While people have rightly praised the UK for the important role it played in establishing the EU ETS, and the central role London has played ever since, there is no getting away from the fact that this is going to be a relatively small market. To put the UK ETS cap into perspective:
EU ETS – 1.57b tonnes/year in 2021
South Korea – c. 600m tonnes/year in 2020
California – 334m tonnes/year in 2020 (economy-wide)
UK – 155m tonnes/year in 2021
RGGI – 68m tonnes/year in 2021 (utility-only)
Quebec – c. 52m tonnes/year in 2020
Nova Scotia – 12.7m tonnes/year in 2020
Will the financial sector get involved? A floor price isn’t a great signal to send to those who enjoyed riding EUAs all the way from €7 to €25 back in 2017-18. We might be in for a more Californian experience, where the auctions and the futures market have both clung pretty closely to the oh-so-predictable floor price.

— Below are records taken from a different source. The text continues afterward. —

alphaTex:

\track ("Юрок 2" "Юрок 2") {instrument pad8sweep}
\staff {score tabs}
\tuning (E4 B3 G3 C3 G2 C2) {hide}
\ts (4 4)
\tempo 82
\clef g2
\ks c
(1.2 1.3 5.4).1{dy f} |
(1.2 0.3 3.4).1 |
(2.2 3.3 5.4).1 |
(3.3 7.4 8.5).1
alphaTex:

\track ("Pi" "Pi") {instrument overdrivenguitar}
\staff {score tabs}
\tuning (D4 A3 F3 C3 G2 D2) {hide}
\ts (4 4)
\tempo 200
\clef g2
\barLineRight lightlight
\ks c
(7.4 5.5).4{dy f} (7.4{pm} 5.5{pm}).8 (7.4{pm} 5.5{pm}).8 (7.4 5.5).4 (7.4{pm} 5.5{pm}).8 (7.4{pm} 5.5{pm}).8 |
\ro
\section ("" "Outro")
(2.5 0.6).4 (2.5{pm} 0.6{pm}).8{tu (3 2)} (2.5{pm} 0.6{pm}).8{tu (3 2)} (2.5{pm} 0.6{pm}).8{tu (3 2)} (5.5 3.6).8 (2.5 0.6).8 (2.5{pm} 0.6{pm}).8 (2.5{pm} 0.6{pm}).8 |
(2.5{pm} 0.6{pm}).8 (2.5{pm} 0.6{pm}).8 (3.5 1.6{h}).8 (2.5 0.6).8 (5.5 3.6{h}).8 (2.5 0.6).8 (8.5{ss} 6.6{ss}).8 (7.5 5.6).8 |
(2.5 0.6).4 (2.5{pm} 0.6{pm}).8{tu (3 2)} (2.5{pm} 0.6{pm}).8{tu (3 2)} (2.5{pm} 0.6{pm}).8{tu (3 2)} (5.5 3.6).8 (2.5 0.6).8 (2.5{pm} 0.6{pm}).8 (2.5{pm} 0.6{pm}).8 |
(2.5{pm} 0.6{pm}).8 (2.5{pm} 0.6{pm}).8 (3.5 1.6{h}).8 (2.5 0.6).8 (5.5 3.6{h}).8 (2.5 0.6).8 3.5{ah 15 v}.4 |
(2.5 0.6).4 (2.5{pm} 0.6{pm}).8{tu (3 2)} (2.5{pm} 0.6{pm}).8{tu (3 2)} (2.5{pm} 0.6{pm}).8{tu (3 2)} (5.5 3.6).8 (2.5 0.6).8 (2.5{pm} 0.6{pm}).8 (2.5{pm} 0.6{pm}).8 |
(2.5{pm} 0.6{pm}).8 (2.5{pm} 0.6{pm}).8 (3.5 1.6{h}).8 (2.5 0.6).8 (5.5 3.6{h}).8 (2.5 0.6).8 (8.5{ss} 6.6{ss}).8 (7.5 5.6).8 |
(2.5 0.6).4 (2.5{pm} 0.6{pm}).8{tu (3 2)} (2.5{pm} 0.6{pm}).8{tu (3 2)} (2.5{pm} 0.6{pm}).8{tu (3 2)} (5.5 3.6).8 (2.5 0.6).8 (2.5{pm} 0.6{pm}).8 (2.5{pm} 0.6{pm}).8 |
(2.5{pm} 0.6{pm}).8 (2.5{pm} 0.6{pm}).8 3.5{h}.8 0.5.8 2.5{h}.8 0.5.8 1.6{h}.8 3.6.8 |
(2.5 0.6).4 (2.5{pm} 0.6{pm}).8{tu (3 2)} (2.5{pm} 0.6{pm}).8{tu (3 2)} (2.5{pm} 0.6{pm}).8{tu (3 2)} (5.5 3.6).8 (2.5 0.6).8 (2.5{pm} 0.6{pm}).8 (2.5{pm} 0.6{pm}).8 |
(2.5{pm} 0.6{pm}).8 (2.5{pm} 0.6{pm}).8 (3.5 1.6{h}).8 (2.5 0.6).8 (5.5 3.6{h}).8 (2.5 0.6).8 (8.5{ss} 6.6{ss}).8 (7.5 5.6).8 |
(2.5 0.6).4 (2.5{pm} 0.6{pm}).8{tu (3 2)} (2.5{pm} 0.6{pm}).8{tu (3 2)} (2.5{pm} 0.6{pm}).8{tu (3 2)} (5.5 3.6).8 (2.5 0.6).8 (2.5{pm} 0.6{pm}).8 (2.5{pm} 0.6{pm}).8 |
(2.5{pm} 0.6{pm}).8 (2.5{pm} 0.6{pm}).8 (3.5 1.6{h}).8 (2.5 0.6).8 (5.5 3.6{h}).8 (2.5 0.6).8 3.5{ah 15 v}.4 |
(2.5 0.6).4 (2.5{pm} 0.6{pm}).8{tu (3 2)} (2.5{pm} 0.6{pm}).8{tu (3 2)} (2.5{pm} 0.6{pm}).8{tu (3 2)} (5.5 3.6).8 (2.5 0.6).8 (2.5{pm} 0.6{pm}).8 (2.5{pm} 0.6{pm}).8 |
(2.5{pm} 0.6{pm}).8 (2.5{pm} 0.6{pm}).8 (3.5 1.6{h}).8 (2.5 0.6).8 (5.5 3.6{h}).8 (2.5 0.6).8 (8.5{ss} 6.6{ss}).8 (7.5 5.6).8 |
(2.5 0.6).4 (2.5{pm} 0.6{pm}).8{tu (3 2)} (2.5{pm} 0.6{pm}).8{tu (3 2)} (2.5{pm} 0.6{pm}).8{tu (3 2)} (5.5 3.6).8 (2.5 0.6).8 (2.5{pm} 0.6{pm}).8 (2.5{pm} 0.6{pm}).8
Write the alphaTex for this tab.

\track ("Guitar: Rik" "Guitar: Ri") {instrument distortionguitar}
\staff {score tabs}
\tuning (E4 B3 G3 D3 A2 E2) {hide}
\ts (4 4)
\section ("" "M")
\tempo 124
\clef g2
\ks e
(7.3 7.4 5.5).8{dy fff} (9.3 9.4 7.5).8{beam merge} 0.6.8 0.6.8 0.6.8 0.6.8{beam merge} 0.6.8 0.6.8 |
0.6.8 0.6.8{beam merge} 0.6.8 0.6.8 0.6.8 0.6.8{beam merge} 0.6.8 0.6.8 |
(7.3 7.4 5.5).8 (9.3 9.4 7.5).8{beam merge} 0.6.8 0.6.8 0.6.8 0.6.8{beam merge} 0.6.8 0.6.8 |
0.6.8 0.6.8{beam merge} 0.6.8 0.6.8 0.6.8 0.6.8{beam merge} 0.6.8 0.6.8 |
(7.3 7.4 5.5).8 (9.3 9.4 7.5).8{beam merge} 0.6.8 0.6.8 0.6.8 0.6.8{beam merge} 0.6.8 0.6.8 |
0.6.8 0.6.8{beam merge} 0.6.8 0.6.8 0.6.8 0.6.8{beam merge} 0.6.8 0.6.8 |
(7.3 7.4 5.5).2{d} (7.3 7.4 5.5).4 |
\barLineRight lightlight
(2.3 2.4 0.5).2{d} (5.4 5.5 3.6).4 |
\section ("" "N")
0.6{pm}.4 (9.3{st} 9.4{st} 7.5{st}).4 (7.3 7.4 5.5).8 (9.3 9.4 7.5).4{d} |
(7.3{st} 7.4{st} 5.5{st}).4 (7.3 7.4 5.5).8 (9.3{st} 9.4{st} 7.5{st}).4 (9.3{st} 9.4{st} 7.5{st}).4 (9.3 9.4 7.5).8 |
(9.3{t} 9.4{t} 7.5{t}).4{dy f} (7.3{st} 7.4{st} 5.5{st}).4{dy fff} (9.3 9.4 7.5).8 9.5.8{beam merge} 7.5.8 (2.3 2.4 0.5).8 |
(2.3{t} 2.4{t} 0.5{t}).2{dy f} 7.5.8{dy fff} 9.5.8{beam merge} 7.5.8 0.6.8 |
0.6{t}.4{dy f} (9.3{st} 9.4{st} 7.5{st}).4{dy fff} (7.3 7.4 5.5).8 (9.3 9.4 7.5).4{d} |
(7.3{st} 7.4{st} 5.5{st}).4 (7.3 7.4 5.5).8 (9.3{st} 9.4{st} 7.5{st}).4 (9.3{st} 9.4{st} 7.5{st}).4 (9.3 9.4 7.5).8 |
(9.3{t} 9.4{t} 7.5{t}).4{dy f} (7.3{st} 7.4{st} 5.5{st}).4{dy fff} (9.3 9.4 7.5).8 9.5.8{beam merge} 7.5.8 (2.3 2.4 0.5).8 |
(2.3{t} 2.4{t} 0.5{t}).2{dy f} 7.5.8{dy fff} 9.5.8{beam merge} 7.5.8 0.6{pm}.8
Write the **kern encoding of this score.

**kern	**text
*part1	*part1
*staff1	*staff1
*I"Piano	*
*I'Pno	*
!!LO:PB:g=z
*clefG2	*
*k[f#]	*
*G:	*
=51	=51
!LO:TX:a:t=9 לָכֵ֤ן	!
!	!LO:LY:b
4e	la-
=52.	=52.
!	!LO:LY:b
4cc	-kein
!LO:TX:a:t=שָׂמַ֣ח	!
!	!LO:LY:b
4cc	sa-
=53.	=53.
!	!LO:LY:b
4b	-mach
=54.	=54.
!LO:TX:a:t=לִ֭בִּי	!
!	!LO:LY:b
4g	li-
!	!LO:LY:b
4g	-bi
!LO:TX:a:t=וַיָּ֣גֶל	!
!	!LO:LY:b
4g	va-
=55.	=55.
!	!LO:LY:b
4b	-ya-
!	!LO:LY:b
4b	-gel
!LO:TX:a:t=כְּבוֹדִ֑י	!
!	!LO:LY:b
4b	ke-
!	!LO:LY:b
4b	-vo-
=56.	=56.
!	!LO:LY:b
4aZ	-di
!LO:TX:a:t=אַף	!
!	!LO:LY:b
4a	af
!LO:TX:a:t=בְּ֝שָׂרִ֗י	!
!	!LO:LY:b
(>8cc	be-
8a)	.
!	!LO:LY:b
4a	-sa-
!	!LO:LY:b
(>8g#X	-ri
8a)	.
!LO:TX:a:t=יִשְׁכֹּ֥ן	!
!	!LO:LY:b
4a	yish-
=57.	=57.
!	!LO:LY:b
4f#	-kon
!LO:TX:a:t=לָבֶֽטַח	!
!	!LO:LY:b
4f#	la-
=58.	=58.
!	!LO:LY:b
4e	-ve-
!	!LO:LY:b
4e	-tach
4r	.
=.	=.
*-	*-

A lot could depend on how generous BEIS is going to be in its free UKA allocation to industrials. If industry is short from the start, that would help the market build up at least some sort of transparent price discovery.
Another thing to bear in mind is that utilities will be needing to hedge forward power sales with this new carbon allowance, since EUAs won’t be eligible. So there could be a repetition of what we saw in the EU ETS back in the run-up to Phase 3, when open interest in futures contracts ballooned as power generators built up their forward carbon portfolios.
This in turn could scare off some compliance-focused industrials, who’d probably be happier with a more rustic market where they can pick up spare EUAs as and when they feel like it. They might eschew the futures market in favour of getting their bank, or power supplier, to do the work.
Frankly, it’s too early to have a strong idea of what the UK ETS will look and act like. But for those of us who are going to inhabit this new world, we might need to get used to a little less leg-room.